Alalaô, mas que calor! Carnaval por Stella Rebecchi

Alalaô, mas que calor!

Carnaval

Por Stella Rebecchi

CARNAVAL:  Ontem

Não faz muito tempo assim, talvez há uns 50 anos, o Carnaval era uma farra esperada por todas. Nosso grupo, de umas oito meninas entre quinze a dezoito anos passando férias no interior de São Paulo, era o mais animado do baile. Todas de sarongues iguais feitos pela costureira da colônia da fazenda. As flores no pescoço eram compradas no bazar em frente às Casas Pernambucanas, de onde vieram os tecidos. O baile, no Clube de São Carlos, era inundado de serpentina, confete, pó, muito pó. Pó do chão, da terra roxa grudada nos sapatos. Esse pó!  O grupo sempre levava o lança perfume chamado Rodoro, um espirrinho mágico que saía de uma lata dourada, dava zumbido nos ouvidos e vontade de abraçar e beijar. Muito.

A música animada era tocada por uma orquestra que ficava no palco e só fazia um intervalo na noite toda. “Alalaô ô ô ô ô ô ô… mas que calor ôôôôô”… E todos cantavam e arrastavam os pés circulando no salão.De vez em quando uma cheiradinha no ombro encharcado de lança, mais zumbidos, mais alta a voz da cantoria e calor.Alegria, muita alegria!Voltávamos inconformadas para a fazenda numa Kombi dirigida por meu irmão, o guardião das virtudes das meninas, todas cansadas, suadas, desmanteladas, parecendo embriagadas sem uma gota de álcool.

CARNAVAL: Hoje

Hipérbole, a palavra que me vem à cabeça. Superlativo em todos os sentidos, sem limites, catarse, insensatez, folia, frangas soltas, sexo com porteiras escancaradas. Alegria falsa ou verdadeira? “Pode vir que sou facinha”,” Levada do jegue”,” Siri com Todi”,” Trema na linguiça”,” Mamãe, virei bicha”! Todos blocos criativos, engraçados, e dou risada de verdade com os nomes que inventam.O que sinto pena de verdade é que rola, na maioria desses blocos, muita cerveja, muita droga sintética vagabunda, muito tudo. Meninas dando banho na rapaziada de quem bebe mais; (muito preocupante já que o corpo feminino é diferente do masculino e o álcool metaboliza mais rápido e com consequências graves.)

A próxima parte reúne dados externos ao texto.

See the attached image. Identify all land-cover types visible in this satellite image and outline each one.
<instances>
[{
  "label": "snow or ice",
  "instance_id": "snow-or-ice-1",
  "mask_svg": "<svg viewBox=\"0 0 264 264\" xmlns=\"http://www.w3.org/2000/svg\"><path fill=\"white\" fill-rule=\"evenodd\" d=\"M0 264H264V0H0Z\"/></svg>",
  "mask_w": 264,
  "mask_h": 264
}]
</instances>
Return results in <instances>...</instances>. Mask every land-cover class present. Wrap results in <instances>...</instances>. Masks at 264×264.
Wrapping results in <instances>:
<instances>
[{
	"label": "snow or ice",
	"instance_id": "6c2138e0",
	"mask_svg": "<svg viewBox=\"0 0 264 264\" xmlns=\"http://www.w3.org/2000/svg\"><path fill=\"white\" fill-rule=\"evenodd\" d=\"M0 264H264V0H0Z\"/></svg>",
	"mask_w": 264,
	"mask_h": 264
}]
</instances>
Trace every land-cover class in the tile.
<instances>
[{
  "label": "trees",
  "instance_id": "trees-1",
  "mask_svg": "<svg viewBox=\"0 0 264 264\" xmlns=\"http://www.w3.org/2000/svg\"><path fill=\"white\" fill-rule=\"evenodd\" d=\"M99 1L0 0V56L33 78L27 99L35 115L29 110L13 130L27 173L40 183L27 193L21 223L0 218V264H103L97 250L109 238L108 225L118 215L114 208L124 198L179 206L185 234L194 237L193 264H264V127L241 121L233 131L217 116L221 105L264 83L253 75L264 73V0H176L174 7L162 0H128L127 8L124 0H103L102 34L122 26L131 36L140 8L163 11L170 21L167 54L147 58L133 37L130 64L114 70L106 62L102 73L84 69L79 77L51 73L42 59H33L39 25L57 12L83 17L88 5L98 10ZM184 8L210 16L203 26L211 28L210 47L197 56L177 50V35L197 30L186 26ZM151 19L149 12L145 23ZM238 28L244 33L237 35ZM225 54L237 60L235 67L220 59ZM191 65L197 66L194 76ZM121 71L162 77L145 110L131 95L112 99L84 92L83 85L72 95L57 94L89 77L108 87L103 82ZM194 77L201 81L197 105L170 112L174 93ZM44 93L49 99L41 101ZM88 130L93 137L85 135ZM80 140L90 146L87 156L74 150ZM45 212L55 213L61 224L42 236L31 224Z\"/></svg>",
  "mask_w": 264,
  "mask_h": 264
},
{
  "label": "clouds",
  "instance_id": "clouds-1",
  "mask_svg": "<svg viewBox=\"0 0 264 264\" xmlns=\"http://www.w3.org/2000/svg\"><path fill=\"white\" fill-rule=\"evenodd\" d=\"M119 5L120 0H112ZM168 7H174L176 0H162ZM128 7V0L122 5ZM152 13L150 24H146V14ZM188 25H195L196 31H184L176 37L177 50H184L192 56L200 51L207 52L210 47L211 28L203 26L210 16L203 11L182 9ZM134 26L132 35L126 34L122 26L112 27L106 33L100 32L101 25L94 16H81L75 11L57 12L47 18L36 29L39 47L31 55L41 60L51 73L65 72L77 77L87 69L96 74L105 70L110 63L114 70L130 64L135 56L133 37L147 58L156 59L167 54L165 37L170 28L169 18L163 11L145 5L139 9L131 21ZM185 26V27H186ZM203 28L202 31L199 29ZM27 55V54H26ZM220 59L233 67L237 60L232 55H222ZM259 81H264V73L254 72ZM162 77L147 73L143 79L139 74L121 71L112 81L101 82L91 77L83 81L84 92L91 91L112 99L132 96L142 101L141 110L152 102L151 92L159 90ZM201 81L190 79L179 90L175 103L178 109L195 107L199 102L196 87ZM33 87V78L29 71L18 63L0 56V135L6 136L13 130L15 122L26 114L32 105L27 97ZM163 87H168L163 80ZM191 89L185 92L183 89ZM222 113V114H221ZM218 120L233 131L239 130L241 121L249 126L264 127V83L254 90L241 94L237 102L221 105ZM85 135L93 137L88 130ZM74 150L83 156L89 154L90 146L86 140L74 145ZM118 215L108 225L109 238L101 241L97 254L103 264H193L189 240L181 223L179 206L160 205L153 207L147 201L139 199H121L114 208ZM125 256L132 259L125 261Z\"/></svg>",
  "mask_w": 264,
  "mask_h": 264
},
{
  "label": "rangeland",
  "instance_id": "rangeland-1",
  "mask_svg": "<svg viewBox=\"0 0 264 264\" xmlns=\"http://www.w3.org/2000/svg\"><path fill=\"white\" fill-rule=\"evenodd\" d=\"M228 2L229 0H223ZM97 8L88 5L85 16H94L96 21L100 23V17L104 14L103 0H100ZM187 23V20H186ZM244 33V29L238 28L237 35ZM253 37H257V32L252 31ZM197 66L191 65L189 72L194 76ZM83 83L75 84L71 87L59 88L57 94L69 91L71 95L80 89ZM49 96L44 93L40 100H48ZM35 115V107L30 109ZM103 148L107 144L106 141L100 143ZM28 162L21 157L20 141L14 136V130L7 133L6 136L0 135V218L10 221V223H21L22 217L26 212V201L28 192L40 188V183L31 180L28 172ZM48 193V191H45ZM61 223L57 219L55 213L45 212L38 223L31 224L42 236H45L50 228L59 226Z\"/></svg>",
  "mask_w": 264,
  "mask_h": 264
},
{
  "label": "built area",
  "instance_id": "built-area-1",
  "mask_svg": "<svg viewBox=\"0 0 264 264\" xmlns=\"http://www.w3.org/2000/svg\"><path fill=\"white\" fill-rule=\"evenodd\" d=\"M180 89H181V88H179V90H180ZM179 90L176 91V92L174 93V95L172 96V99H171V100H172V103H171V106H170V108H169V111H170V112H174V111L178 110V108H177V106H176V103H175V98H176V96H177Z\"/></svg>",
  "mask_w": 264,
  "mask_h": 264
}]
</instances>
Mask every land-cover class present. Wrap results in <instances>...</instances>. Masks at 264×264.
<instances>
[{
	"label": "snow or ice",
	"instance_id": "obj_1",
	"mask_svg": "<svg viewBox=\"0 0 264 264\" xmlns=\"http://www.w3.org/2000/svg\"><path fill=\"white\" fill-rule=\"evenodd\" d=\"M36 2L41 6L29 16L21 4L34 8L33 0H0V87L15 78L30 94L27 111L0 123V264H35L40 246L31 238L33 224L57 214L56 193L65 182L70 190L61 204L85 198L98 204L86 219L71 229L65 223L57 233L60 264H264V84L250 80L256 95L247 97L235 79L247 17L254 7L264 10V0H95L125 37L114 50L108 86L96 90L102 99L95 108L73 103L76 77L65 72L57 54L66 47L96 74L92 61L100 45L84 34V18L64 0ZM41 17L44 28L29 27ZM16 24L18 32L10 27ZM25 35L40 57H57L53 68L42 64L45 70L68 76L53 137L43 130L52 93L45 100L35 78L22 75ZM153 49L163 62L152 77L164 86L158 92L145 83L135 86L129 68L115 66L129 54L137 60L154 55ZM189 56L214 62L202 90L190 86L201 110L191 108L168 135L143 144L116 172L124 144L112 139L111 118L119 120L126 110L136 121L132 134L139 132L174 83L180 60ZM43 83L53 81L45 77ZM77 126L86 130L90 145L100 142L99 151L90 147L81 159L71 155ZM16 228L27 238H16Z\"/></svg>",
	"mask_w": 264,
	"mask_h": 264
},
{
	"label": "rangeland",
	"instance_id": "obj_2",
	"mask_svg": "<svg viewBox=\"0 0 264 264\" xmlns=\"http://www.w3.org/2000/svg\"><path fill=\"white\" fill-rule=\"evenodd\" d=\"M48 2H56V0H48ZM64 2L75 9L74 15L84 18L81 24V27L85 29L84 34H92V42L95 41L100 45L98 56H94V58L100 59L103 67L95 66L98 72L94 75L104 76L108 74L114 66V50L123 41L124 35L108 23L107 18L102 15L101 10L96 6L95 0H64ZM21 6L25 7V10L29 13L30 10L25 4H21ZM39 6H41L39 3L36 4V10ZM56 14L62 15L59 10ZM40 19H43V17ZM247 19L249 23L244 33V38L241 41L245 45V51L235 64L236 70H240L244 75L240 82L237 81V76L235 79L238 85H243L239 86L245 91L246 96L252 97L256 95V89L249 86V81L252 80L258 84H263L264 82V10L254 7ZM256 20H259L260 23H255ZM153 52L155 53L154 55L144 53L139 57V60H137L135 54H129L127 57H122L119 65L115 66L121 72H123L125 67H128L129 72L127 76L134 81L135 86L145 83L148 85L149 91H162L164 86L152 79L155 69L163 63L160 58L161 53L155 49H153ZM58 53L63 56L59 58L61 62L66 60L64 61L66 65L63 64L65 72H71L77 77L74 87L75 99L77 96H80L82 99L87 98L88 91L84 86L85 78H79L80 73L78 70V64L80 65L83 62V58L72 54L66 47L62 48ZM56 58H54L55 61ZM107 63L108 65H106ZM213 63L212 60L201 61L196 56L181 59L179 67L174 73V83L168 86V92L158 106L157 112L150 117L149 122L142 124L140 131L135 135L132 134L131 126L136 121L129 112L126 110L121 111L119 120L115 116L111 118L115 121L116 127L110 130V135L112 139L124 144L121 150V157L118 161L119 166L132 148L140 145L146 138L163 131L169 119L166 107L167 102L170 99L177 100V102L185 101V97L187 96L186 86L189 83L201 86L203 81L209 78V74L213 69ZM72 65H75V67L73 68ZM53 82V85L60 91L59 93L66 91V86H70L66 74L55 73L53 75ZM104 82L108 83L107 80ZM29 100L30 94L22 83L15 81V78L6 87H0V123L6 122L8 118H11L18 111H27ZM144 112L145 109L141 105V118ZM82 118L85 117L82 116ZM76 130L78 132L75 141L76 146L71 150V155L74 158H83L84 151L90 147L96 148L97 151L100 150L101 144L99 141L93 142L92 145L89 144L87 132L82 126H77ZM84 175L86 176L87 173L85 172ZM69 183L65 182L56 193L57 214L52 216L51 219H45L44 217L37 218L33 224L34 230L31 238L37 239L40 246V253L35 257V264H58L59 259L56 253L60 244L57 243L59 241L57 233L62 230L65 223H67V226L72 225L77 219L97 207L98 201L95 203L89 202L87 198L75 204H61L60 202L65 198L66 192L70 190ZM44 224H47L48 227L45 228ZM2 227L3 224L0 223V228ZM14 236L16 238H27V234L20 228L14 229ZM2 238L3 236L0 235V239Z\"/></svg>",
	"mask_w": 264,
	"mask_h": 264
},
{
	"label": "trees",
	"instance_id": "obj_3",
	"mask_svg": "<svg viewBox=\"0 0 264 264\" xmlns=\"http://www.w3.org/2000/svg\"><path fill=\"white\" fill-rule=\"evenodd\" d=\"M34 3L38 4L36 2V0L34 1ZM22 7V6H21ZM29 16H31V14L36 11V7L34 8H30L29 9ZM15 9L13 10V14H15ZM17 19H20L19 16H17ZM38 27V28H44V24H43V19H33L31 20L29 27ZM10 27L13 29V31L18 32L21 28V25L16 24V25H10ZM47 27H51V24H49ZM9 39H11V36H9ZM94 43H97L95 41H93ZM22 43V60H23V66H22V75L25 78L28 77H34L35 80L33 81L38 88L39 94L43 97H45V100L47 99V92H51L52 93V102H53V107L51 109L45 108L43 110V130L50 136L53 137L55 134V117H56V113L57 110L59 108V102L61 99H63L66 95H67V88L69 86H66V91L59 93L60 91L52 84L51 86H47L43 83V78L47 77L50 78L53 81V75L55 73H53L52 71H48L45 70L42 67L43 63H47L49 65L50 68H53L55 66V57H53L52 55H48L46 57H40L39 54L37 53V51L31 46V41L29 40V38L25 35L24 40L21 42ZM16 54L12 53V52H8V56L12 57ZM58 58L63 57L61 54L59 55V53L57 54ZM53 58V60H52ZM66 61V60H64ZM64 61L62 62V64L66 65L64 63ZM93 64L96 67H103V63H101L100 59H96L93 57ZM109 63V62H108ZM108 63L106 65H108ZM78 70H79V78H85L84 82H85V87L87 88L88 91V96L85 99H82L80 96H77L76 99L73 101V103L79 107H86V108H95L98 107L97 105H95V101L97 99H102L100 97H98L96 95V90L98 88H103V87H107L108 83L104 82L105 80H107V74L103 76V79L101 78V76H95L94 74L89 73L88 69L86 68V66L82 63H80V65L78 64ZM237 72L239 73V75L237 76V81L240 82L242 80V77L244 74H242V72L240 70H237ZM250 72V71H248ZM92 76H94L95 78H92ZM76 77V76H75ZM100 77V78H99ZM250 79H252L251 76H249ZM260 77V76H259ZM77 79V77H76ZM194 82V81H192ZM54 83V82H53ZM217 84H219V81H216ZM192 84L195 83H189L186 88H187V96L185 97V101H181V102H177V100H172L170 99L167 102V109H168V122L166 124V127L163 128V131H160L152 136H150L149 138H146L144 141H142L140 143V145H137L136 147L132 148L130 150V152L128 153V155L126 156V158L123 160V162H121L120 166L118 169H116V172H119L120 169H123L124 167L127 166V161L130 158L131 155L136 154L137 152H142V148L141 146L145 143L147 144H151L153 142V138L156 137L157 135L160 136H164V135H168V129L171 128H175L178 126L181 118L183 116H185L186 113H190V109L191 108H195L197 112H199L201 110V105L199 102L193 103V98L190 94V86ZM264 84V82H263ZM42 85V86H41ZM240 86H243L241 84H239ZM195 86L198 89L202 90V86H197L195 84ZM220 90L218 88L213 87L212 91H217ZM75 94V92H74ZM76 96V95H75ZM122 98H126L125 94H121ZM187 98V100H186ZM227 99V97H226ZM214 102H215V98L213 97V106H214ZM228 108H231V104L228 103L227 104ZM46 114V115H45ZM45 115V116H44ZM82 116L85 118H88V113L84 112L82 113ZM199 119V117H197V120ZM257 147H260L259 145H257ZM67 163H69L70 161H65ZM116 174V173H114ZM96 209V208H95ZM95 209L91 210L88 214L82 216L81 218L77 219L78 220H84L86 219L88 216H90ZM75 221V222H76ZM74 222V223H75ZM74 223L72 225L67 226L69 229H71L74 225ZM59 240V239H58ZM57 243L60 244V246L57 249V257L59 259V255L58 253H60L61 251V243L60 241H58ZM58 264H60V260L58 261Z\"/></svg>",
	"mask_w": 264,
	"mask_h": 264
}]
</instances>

Chama a atenção a falta de compostura fazendo de qualquer lugar uma privada, uma lixeira, um motel de quinta, um dormitório de sem teto com teto, que se esqueceu de onde era seu teto. Corpos esfregando em corpos desconhecidos,  bocas escancaradas procurando outras bocas ou por goles de qualquer coisa.  Não, não estou com inveja. Estou preocupada porque tem muita gente querida nessa farra. E gente que nem querida é.    Permeando essa gente toda, os intrusos, os encostos, ávidos por uma cheirada, um gole, um fuminho. Isso é para quem acredita nessas energias. Eu acredito.  Propiciam, como uma chispa,   sentimentos menores que o amor, gerando mal entendidos, disputas, agressões, ciúmes, pancadaria, facadas. Bagunça que nem sempre acaba bem. Transformam algumas pessoas em seres desconhecidos, agressivos, mudando até a cara. E são capazes de tudo que não eram capazes. Por isso usei os nomes do início tão dramáticos.

Não gosto mais de Carnaval. Alalaô com seu calor virou funk. Rodoro virou GHB, coca, crack,meta anfetamina, álcool, heroína… E meu sarongue… coitado, virou abóbora com mil ratinhos brancos ainda com flores no pescoço.